- **EXERCISE DETAILS**
In the records below, find the line that contains "が高い。女の人はずんぐりした感じ。女性は2人くらいいたと" and the line that contains "下の唇を糸を通した針で口を開けられないように複数回縫い付け". Set down exactly those lines and every line between them, and nothing more.

- **RECORDED DATA**
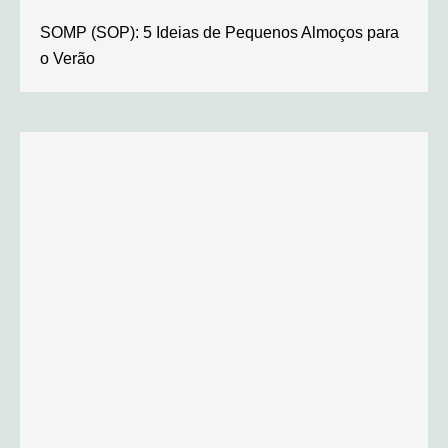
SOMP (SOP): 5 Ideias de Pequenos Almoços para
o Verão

---

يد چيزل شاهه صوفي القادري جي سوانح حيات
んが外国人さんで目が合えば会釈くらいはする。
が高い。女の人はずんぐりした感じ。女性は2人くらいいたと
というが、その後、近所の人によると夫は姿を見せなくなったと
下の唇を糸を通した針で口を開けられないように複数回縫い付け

---

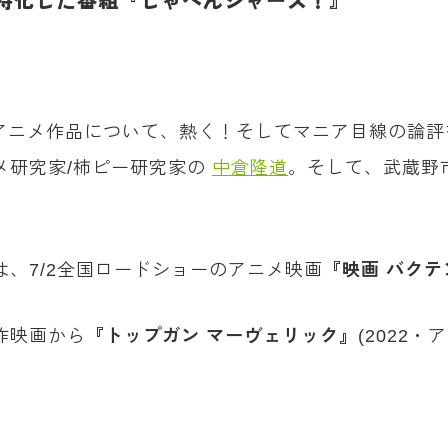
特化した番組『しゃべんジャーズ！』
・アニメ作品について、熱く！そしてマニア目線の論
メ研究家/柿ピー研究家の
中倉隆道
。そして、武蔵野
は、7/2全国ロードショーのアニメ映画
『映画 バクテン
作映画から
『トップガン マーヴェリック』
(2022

- **YOUR SOLUTION**
が高い。女の人はずんぐりした感じ。女性は2人くらいいたと
というが、その後、近所の人によると夫は姿を見せなくなったと
下の唇を糸を通した針で口を開けられないように複数回縫い付け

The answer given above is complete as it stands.